### 提示本文
.....

本発明のリアクトル用ケースは、巻線を巻回してなるコイルとこのコイルが配置される磁性コアとを有する組合体を収納するものであり、底板部と、この底板部とは独立した部材である側壁部とを具える。上記底板部は、リアクトルが設置対象に設置されるときに当該設置対象に接する部材である。上記側壁部は、固定材料により上記底板部と一体化され、上記組合体の周囲を囲むように配置される。そして、上記底板部の内面には、上記コイル及び上記磁性コアの少なくとも一方を位置決めする位置決め溝が形成されていることを特徴とする。
上記した本発明のリアクトル及びリアクトル用ケースによれば、ケースを底板部と側壁部とに分割した構造とすることで、組立作業性の向上を図ることができる。具体的には、側壁部を外した状態で底板部の内面に組合体を載置して組合体を底板部に組み付けた後、側壁部を配置して、底板部と側壁部とを一体化することで、リアクトルを組み立てることができる。そのため、従来のように、重量物である組合体をケースの開口部まで持ち上げる作業が不要となり、組立作業性の向上を図ることができる。
また、底板部の内面にコイル及び磁性コアの少なくとも一方を位置決めする位置決め溝が形成されていることで、組合体を底板部に載置する際、組合体の位置決めを正確かつ容易に行うことができる。底板部の内面が平面の場合は、組合体を底板部に載置する際、底板部に対する組合体の位置決めを正確に行うことが難しく、この位置決めは治具などを用いて行う必要がある。これに対し、底板部の内面に位置決め溝が形成されている場合は、位置決め用治具がなくても、コイル及び磁性コアの少なくとも一方を容易に位置決めして、組合体の位置決めを正確かつ容易に行うことができるので、組立作業性のより一層の向上を図ることができる。

.....

### 資料抜粋
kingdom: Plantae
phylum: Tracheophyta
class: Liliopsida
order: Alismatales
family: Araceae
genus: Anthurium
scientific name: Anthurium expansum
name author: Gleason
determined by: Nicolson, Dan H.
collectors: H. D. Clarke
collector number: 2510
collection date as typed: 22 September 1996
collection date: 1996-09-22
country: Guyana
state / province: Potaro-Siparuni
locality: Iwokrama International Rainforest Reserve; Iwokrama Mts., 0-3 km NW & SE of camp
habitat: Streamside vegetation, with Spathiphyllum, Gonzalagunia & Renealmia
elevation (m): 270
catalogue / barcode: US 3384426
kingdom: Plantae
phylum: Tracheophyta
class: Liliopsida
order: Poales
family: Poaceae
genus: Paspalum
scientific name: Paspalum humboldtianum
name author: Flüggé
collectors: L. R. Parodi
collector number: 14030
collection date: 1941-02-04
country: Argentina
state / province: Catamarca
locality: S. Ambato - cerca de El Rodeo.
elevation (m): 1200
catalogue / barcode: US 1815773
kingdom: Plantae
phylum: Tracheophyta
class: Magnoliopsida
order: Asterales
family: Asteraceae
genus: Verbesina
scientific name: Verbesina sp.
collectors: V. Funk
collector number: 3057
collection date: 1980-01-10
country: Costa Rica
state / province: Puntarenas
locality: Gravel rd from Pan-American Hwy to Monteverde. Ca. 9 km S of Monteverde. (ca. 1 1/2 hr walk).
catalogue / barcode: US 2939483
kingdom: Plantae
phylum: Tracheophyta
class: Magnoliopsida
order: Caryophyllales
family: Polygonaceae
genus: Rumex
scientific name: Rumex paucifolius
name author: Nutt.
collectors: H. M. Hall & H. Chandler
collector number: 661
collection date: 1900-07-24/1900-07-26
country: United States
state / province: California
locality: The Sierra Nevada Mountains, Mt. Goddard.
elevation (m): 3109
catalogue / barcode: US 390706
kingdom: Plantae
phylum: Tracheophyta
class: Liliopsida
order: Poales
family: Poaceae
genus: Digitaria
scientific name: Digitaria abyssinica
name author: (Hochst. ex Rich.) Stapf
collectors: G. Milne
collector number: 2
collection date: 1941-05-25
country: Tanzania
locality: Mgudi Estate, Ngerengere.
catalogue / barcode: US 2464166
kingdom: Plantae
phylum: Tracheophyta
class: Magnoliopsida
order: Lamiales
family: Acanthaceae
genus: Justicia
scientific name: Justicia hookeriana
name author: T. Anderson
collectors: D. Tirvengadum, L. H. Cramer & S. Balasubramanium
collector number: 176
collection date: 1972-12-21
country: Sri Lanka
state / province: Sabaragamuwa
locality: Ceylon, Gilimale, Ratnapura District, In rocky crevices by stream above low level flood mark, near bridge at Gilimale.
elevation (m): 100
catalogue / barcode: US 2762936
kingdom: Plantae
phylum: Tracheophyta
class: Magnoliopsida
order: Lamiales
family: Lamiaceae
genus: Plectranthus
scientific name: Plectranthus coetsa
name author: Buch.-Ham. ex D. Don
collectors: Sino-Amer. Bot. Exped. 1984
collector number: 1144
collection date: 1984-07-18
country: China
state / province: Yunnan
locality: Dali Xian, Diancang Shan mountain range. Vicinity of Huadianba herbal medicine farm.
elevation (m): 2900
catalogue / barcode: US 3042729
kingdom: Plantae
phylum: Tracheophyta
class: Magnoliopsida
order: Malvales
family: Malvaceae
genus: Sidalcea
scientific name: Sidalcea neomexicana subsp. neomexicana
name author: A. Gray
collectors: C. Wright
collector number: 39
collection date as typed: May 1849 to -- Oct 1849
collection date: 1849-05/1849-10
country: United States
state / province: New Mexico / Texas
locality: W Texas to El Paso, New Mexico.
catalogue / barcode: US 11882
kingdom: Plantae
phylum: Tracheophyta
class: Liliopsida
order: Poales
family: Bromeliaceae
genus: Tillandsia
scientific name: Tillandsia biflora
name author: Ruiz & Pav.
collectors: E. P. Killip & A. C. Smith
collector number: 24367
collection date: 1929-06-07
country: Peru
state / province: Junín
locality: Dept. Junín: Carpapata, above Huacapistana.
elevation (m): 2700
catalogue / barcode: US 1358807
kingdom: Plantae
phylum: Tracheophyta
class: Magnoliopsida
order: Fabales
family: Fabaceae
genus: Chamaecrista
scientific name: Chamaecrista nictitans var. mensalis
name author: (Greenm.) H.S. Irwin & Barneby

.....

### 課題 1
リアクトル用ケースに関する本文のうち、「本発明のリアクトル用ケースは」から「されていることを特徴とする。」までを含めて書き写し、その際「組合体」を「組立体」に差し替えてください。
### 課題 2
リアクトル用ケースに関する本文によると、底板部はどのような部材ですか。
### 課題 3
リアクトル用ケースに関する本文を、最後の文の次から書き継いでください。
資料は参照しなくてかまいません。

### 模範解答 1
本発明のリアクトル用ケースは、巻線を巻回してなるコイルとこのコイルが配置される磁性コアとを有する組立体を収納するものであり、底板部と、この底板部とは独立した部材である側壁部とを具える。上記底板部は、リアクトルが設置対象に設置されるときに当該設置対象に接する部材である。上記側壁部は、固定材料により上記底板部と一体化され、上記組立体の周囲を囲むように配置される。そして、上記底板部の内面には、上記コイル及び上記磁性コアの少なくとも一方を位置決めする位置決め溝が形成されていることを特徴とする。

### 模範解答 2
リアクトルが設置対象に設置されるときに、当該設置対象に接する部材です。

### 模範解答 3
加えて、上記した本発明のリアクトル及びリアクトル用ケースによれば、底板部と、側壁部とが別部材であり、それぞれを別個に作製することができるため、組立形態の自由度が大きい。例えば、側壁部を外した状態で底板部の内面に組合体を載置することができる他、側壁部を外した状態で底板部の内面にコイルを固定する接合層を形成することもできる。ここで、底板部と側壁部とが一体成形されて分離不可能な従来のケースでは、側壁部が邪魔をして、底板部の内面(ケースの底面)に接合層を形成し難い。よって、本発明のリアクトル及びリアクトル用ケースでは、底板部に対する接合層の形成作業が容易であり、この点においても、組立作業性の向上が期待できる。或いは、側壁部に端子金具が固定された一体物を作製するにあたり、側壁部を作製する際に端子金具を射出成形などにより一体成形したり、ボルトなどの締付部材を利用して一体物を作製したりすることができる。射出成形などにより一体成形した場合、部品点数や組立工程数が少なくなり、生産性の向上が期待できる。ボルトなどの締付部材を利用した場合、端子金具などの部品の交換や変更などが容易であり、保守性や設計変更の容易性の点で優れる。その他、本発明のリアクトルでは、ケースを具えることで、コイルや磁性コアを外部環境や機械的外力からの保護を図ることができる。
ケースを構成する底板部と側壁部とを異種材料で形成する場合の一例としては、底板部を金属材料で形成し、側壁部を絶縁性樹脂材料で形成することが挙げられる。底板部を金属材料で形成した場合、熱伝導率が高く、放熱性の向上を図ることができる。金属材料としては、例えば、アルミニウムやマグネシウムなどの金属及びその合金並びにステンレス鋼が挙げられる。中でも、アルミニウム又はアルミニウム合金は、熱伝導率が高く(アルミニウム:237W/m・K)、軽量であることから、放熱性の向上と軽量化を図ることができる。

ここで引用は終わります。